Your objective:
Tell me, please, how many lines in the records below include the word "Fernleihe". Give no more than the number.

────────

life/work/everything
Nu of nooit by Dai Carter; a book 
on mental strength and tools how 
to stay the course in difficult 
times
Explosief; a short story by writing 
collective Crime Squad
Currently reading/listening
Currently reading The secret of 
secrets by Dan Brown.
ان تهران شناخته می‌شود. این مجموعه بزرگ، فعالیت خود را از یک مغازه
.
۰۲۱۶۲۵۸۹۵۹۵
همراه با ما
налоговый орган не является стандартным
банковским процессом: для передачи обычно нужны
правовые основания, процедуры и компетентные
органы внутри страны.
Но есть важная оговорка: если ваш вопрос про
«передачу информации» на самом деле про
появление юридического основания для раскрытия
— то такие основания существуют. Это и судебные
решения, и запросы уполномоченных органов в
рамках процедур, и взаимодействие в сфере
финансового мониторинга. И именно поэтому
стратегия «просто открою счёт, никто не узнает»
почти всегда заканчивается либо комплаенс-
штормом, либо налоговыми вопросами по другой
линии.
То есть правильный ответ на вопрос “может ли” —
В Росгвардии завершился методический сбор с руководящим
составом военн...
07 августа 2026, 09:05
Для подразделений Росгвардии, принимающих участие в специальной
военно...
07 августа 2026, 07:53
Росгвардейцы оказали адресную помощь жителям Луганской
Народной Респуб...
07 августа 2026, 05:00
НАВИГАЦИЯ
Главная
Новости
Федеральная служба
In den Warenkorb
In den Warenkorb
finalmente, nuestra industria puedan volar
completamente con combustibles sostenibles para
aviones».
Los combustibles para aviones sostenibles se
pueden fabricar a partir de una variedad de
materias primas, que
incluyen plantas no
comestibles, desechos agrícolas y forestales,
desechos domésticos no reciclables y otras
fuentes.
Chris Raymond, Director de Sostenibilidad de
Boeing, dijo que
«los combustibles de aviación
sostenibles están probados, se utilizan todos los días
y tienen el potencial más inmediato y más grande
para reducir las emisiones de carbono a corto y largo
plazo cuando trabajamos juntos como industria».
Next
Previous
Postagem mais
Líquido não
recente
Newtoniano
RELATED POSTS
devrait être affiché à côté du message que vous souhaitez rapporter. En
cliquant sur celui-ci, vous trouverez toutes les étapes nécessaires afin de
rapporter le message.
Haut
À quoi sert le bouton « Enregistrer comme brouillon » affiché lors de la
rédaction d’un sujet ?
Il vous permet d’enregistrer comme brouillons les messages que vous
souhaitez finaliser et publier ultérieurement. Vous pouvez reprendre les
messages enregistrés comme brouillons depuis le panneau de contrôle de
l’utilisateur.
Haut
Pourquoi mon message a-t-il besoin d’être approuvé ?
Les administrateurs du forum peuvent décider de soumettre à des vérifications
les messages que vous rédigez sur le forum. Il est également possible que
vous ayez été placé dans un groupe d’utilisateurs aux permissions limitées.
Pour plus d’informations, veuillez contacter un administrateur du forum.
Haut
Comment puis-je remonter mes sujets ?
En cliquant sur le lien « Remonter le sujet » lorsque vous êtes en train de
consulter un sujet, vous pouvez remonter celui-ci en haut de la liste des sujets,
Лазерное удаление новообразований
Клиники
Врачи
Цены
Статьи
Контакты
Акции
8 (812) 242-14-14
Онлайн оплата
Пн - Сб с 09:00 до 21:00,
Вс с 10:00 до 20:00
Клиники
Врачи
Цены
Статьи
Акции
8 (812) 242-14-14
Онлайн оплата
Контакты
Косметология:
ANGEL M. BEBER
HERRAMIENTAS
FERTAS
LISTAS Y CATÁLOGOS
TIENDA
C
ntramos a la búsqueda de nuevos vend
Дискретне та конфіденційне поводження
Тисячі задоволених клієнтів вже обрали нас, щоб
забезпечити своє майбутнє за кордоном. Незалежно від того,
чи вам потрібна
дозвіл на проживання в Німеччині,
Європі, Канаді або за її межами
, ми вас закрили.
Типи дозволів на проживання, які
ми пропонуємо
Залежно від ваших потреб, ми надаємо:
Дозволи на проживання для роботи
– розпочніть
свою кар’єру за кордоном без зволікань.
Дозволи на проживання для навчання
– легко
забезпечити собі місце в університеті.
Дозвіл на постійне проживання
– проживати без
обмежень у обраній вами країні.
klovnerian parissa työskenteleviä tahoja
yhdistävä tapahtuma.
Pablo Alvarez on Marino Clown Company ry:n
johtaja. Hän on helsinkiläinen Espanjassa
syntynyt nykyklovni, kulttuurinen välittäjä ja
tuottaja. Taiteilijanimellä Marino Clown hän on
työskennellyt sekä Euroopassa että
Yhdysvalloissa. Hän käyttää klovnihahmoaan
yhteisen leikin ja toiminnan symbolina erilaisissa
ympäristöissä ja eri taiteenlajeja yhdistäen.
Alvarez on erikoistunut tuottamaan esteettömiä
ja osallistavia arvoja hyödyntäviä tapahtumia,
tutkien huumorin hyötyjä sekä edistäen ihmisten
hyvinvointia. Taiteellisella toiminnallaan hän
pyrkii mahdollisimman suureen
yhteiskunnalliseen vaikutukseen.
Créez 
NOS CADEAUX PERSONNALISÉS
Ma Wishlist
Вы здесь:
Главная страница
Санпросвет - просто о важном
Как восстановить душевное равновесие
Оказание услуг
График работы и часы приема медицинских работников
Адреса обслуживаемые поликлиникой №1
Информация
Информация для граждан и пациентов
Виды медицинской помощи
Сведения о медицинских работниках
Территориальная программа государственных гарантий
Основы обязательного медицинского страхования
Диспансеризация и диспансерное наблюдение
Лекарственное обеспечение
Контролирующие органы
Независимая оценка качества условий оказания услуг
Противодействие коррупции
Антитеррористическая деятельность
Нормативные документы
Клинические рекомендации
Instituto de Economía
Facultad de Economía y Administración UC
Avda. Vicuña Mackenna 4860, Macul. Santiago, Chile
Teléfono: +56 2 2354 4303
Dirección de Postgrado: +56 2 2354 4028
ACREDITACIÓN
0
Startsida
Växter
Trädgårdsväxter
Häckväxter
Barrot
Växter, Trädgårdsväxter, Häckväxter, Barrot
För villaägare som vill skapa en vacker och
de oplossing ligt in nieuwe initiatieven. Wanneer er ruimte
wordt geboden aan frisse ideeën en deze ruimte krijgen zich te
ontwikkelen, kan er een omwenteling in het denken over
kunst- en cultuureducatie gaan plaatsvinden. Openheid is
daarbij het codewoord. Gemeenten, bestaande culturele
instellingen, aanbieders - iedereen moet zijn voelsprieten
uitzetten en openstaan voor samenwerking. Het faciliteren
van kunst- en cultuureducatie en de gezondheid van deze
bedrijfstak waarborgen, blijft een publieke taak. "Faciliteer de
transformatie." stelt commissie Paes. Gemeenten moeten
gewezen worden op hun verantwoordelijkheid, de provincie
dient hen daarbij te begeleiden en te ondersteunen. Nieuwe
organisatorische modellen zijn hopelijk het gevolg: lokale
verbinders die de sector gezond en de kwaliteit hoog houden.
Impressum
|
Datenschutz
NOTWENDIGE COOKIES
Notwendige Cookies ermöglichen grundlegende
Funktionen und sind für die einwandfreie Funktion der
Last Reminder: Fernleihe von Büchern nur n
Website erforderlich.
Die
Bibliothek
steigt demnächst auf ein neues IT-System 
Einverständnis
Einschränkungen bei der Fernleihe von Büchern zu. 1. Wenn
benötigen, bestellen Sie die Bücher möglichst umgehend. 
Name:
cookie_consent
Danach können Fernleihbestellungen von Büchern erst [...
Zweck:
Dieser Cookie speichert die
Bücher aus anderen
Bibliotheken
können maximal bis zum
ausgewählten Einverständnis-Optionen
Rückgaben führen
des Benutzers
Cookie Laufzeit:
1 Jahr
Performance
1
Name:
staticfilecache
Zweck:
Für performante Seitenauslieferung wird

────────

Result of the exercise:
2